“Houston, we have a problem”
On 13 April 1970 astronaut Commander Jim Lovell made one of the great understatements of the last century – ‘Houston, we have a problem’ – and though we’re waiting to hear Tom Hanks say it 50 minutes into the film version of that fateful moon mission, it still retains the ability to chill us. A compelling picture that grips despite our knowledge of the outcome, and what makes the mission remarkable is the human factor – the way people retained control over themselves, how they improvised, refused to give up, and collaborated altruistically in the face of something they had not experienced before or planned for.
The Apollo 13 story describes the classic ‘Sensemaking’ conundrum. Most of the research in this field has centred on big dramatic events that shared the following characteristics:
- High levels of technical challenge
- Very fast moving
- Threat to life or life taking events
- Extreme emotional pressure on leaders
- Extreme novelty
- Overwhelming amounts of equivocality
- And in light of above, the danger of doing something that worked for a different event, which makes matters worse
Apollo 13 and Covid-19 share common challenges.
Sounding familiar? It should. The Coronavirus crisis has unfortunately trapped our leaders into relying on pre-existing frames of reference, and under pressure, to revert to those even if they do not fit what is in front of them. It also doesn’t help when the human condition, under extreme emotional pressure, reverts to what they have (past tense) reflexively known.
Chesley Sullenberger (‘Sully’) landing his plane on the Hudson river and indeed Apollo 13 are great examples of near misses i.e. all the conditions above were present and yet they survived. Apollo 13 is the better example because it shows how many different parts of the organisation rather than one person had to behave. At its core is the point about improvisation. Sully did what the rule book said he could not; on Apollo 13 they created an on board a square peg to fit a round hole (oxygen components) for a procedure to meet an ‘impossible’ event because none of the 27,000 procedures that had been written included this one.
What data do leaders really need in a crisis?
In terms of how to best to respond when such dramatic events unfold, Nassim Nicholas Taleb suggests that precise analytics (about people) do not work. You have to give leaders enough general information to act and improvise as the event unfolds. Act-Refine-Re-Act very quickly. Hold too tightly and to old frames of reference and you die. In the life-threatening case, literally in the corporate sense, the organisations die.
Why is this relevant in today’s crisis? Leaders need access to general and simple information to help them take the decisions they need to. Simple and accurate information, as provided by all other survey providers with their normative approaches, is too narrow and too overwhelming at this moment in time.

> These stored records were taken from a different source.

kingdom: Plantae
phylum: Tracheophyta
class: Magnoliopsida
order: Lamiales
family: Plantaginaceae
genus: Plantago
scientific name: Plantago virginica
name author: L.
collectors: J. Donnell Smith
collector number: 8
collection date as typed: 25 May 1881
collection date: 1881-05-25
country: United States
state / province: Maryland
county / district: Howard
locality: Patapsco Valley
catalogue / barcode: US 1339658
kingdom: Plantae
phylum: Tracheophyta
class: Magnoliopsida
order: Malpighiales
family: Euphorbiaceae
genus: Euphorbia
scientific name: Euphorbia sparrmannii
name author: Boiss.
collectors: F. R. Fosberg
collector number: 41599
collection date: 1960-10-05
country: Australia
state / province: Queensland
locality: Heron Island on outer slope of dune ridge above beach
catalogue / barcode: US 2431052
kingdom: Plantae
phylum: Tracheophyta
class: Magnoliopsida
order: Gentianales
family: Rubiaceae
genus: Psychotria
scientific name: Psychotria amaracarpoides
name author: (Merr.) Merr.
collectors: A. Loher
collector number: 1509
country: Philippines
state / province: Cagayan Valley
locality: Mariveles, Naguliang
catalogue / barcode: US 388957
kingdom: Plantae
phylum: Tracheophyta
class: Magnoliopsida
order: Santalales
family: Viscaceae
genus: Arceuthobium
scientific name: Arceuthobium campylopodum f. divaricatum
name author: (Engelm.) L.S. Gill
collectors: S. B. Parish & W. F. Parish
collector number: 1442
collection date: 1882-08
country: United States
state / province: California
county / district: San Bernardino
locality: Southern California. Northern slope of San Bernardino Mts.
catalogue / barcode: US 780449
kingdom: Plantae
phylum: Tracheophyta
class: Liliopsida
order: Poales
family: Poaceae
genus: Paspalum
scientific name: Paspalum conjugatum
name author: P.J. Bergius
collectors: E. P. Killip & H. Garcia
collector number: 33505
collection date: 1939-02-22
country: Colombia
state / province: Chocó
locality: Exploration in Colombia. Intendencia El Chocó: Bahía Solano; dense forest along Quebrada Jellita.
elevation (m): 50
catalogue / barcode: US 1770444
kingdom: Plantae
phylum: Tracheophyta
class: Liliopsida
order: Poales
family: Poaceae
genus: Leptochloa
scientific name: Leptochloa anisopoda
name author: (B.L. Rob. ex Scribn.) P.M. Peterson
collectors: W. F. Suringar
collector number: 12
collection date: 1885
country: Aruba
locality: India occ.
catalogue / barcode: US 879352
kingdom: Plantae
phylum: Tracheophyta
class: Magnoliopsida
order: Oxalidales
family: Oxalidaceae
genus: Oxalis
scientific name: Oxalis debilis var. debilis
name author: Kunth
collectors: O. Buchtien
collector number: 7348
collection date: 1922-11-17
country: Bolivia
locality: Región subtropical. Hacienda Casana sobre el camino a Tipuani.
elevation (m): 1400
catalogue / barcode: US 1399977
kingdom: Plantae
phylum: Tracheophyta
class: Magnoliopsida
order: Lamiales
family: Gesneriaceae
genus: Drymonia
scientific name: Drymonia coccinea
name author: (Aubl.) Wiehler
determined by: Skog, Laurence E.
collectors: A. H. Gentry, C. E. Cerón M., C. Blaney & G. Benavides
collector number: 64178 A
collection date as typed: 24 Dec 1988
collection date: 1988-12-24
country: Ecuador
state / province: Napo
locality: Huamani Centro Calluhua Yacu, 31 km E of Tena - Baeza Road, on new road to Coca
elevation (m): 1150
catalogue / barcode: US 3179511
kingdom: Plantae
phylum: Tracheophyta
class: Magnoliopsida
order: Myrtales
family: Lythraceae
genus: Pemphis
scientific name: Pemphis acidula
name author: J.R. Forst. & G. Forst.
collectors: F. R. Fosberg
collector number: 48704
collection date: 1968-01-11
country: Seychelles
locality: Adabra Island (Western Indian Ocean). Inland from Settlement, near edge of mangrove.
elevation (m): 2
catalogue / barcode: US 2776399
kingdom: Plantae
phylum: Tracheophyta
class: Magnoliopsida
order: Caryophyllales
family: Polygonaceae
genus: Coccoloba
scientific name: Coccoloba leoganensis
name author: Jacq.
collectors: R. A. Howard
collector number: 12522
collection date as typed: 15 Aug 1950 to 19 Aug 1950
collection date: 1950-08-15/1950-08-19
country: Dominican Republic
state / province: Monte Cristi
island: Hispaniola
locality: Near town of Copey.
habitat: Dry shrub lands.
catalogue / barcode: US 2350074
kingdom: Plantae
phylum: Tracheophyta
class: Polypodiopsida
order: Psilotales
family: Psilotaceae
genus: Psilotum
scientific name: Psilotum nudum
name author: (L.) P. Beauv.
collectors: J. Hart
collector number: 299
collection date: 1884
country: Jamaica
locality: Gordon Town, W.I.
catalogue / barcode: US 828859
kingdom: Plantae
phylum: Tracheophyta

Leaders should be very wary of diagnostics that claim high levels of accuracy in times of crisis.
Footdown’s Sensemaking tool helps business leaders see the wood for the trees.
Footdown already works using the principles of Sensemaking – providing general and simple information that rapidly helps leaders understand the state that their organisation is in and where to focus for action.
In response to the Coronavirus outbreak and the overwhelming impact on organisations worldwide, we have created a new Lens – an even lighter-touch version of our flagship product, High Performing Workplace to give leaders the very highest level of input they need to be able to Act-Refine-Re-Act at pace and with confidence on a regular basis.
The triage analogy from hospitals is a relevant one for businesses using Footdown: leaders need to know quickly what level of support is needed and where within the business it should be given. In some cases, it is minimal maintenance – significant impacts are not seen, while for others there is immediate urgency to the management focus needed. For a very short period in hospitals the norms and conventions have been suspended – time is too short. Organisations are in the same place.
Footdown’s Sensemaking approach allows the workforce to give their rapid-fire, intuitive input on the range of topics that matter to leaders – the rules engine in the software does the heavy lifting of the analysis in real time, so leaders need to check in, adjust and move on to action.
Dr Mike Carter is the Chief Scientific Officer at Footdown. Footdown has embedded the power of Sensemaking in software technology to help leaders understand their organisations quickly, effectively and efficiently, framing and supporting their decision-taking
 Sensemaking is about how people make sense of their world by reducing equivocality or ambiguity. On Leading, Learning and Organising Change: a Sensemaking Perspective. Carter M. & Colville I. Organizational Learning & Knowledge 5th International Conference, 2003.